Provided data:

..............................

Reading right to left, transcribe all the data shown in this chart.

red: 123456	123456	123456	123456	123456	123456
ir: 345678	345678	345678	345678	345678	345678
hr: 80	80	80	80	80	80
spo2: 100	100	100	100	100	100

..............................

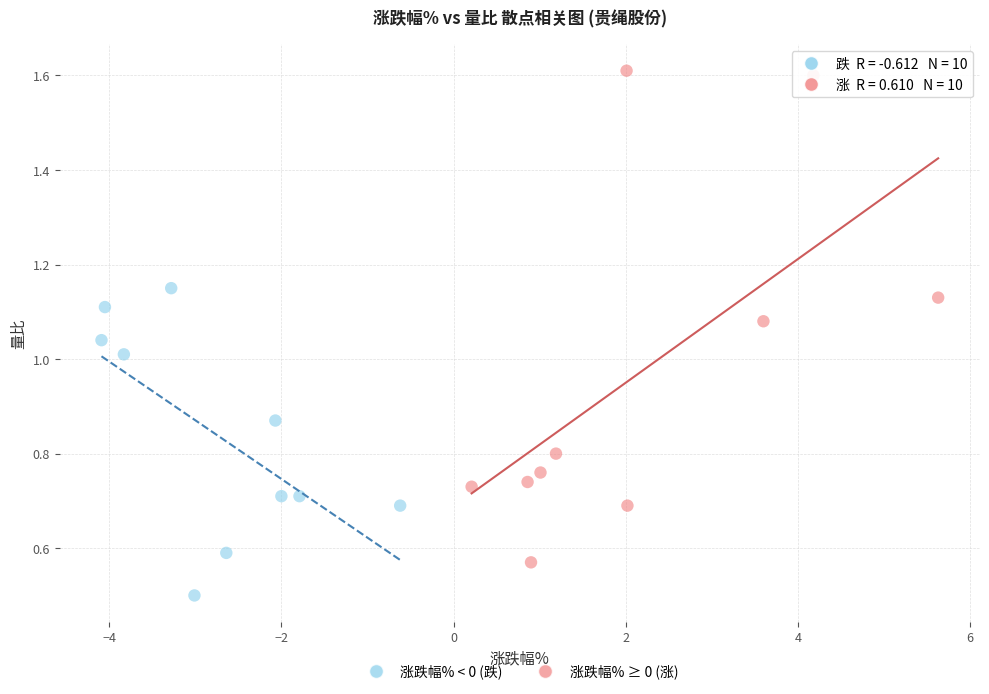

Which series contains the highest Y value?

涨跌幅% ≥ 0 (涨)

..............................

Work item:
Copy out the lines of the listing starting at the line containing "Which series contains the highest Y value?" and ending at the line containing "涨跌幅% ≥ 0 (涨)", both included.

Solution to the exercise:
Which series contains the highest Y value?

涨跌幅% ≥ 0 (涨)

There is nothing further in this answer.